O empresário Luciano Lopes tem a receber uma soma de R$ 295 mil de um contrato fechado em 312 mil, conforme o dono da LL Consultoria de Segurança, Treinamento, Resgate e Alpinismo Industrial. A empresa de Farroupilha foi responsável por prestar o serviço de ambulâncias durante o evento internacional. Para isso, foram 22 ambulâncias usadas e 52 profissionais contratados. Ao longo da programação, houve 120 atendimentos.
— Para a gente fazer um evento deste porte, a gente tem que investir antes para fazê-lo acontecer e esperar o retorno. Eu não quebrei a empresa, não fechei as portas da empresa, porque tenho mais quatro filiais no Brasil. Como todo o empresário, a gente tem que mover capital de outros lados. Eu, particularmente, tive de fazer empréstimo e pegar dinheiro emprestado das outras filiais para poder repor e não fechar as portas de vez. Por que eu, como contratante, como vou deixar de pagar as pessoas que prestaram serviço para mim? — assinala.
Outra empresa que ainda não recebeu o pagamento completo é a Brocker Turismo, responsável pela logística dos cerca de 5 mil atletas, com traslado para os locais da prova, hotéis e pavilhões da Festa da Uva, que se tornou a Praça Surdolímpica no período. A empresária Carlise Bianchi, sócia da Brocker, diz que foram contratados guias, intérpretes, recepcionistas, motoristas e equipes de apoio. Outros fornecedores foram subcontratados pela Brocker para atender a demanda de transporte. Sem revelar o valor do contrato, Carlise conta que recebeu aproximadamente metade do pagamento. Para quitar as dívidas, a empresa teve de fazer empréstimos:
— Geramos uma série de outros serviços para muitas empresas, inclusive da região de Caxias, Bento, de todo o Rio Grande do Sul, porque tu imagina o tamanho de uma frota para atender a esse serviço todo.
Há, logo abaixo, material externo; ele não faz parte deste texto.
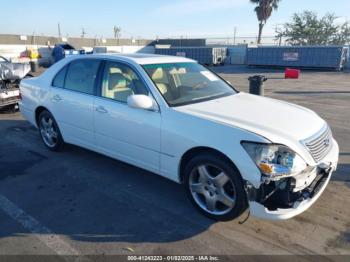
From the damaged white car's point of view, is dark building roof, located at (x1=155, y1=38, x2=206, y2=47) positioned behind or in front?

Cumprimos com todas as nossas obrigações, mas hoje nós somos, sem dúvida nenhuma, um dos maiores credores das Surdolimpíadas.
Contraponto
A Sociedade dos Surdos de Caxias do Sul montou uma comissão para tratar das dívidas com os fornecedores do evento. Gustavo Perazzolo, ex-presidente do Comitê Internacional de Esportes para Surdos (ICSD), integra a comissão e diz que a entidade também buscou assessoria jurídica para tratar do assunto. De acordo com ele, se iniciou neste mês um trabalho para buscar recursos para sanar o problema, mas não há prazo para o acerto com os credores.
A estimativa da comissão é de que que o valor em atraso fique em torno de R$ 10 milhões. Conforme Perazzolo, uma auditoria está sendo feita, porque foram encontrados indícios de pagamentos indevidos em alguns casos. A ideia agora é mobilizar a comunidade surda para quitar as dívidas, embora ele diga que as decisões administrativas em relação ao evento foram tomadas por falantes.
— O nosso foco agora é trazer esse dinheiro. Não adianta pensar em governo, porque já passou, não tem como a gente conseguir essa verba pelo governo. Agora, a gente vai trabalhar em parceria com o povo surdo, mostrar como somos capazes para quitar todas essas dívidas. Nós, da comunidade surda, vamos buscar isso. O nosso trabalho é de outro modo, buscar outros caminhos e estratégias para que a gente possa arrecadar esse valor.
Perazzolo diz que o planejamento de ações já está feito, mas que não pode antecipar tudo o que está previsto. Uma das ideias é lançar um livro sobre o evento. No entanto, ele reclama que o acervo digital das Surdolimpíadas não foi disponibilizado à entidade pelos fornecedores, o que impede a realização de ações.